Несмотря на то, что на них возложили вину за потерю территории, многие немецкие евреи сохраняли крепкую связь с востоком. Это было особенно заметно в случае с недавно образованным Союзом евреев немецкой национальности (Verband nationaldeutscher Juden) Макса Науманна, твердо придерживавшимся правых взглядов. Движение в целом вело активные кампании против версальских соглашений, а многие отдельные участники были замечены в националистических ассоциациях «Heimat»81. Но для других правых немцев расторжение мирных договоров и закрепление Германии на востоке должно было стать проектом, исключающим немецких евреев. Так, новорожденное национал-социалистическое движение, на самых первых этапах принявшее идею завоевания «жизненного пространства» («Lebensraum») в Восточной Европе, понимало это исключительно в расовом смысле. Во время Первой мировой войны члены еврейских общин Германии сделали столько же, сколько и другие части немецкого общества, для поддержки заинтересованности в востоке как пространстве для колонизации. Но после революции и принуждения к сокрушительному мирному договору немецкие евреи стали рассматриваться как оппоненты, а не сторонники территориальной экспансии.
Создание изгоев
Йозеф Ланге много лет работал кантором в синагоге и учителем в западнопрусском городке Кульмзее, которому по условиям Версальского договора предстояло стать новоиспеченным польским городом Хелмжа. Несмотря на глубокую привязанность к общине, мысль о превращении в гражданина Польши не вдохновила его. Понимая, что «больше в Кульмзее оставаться нельзя», Ланге и его обширная семья решили перебраться на запад, в Берлин. Но переезд становился все сложнее. Ланге перенес личную утрату – смерть жены, одиночество, а затем выселение, когда домовладелец донес на него в жилищное управление.

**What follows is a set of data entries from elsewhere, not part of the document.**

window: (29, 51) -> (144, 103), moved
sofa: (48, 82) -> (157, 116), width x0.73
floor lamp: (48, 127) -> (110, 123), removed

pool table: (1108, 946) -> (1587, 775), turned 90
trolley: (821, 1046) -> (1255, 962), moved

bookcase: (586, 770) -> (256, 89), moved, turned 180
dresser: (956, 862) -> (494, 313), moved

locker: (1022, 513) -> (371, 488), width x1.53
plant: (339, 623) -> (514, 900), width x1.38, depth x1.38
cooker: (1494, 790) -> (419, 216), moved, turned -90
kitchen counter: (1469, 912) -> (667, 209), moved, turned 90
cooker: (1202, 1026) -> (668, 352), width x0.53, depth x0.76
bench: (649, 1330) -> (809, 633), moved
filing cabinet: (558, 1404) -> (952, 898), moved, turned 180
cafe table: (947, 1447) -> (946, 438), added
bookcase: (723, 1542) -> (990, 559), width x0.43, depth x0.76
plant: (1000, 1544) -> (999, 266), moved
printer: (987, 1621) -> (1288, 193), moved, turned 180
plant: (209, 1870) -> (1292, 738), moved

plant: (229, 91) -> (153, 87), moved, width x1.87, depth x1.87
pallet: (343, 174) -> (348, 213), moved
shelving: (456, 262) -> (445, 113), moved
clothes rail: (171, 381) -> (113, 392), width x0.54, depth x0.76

Кроме того, как признавал Ланге, у него были трудности с самоидентификацией и принадлежностью82. Как и другие немцы, Ланге внезапно оказался оторван от корней в собственной стране, без старых друзей и даже без собственного регионального наследия, на которое можно было бы опереться83.
Ланге прибыл в Берлин как немецкий беженец – один из примерно 850 000 бывших граждан Германии, которые предпочли начать с нуля в Веймарской республике, а не продолжать жить в новой польской нации84. Если для Ланге и других немцев адаптация к новому дому была достаточно сложной, другим группам, въезжавшим в послевоенную Германию, было еще труднее. Одной из самых обширных была новая волна восточноевропейских евреев, а также, на более короткий срок, – тысячи солдат, вступивших в Германию в составе оккупационной армии союзников. Обе группы стали мишенью выраженной враждебности общества. Отчасти здесь сказывалось продолжение неприязни военного времени к предполагаемым изгоям, будь то «враждебные чужаки», военнопленные или иностранные рабочие. Как бы то ни было, дестабилизирующее влияние поражения и революции лишь еще больше ужесточило восприятие иностранцев и маргиналов.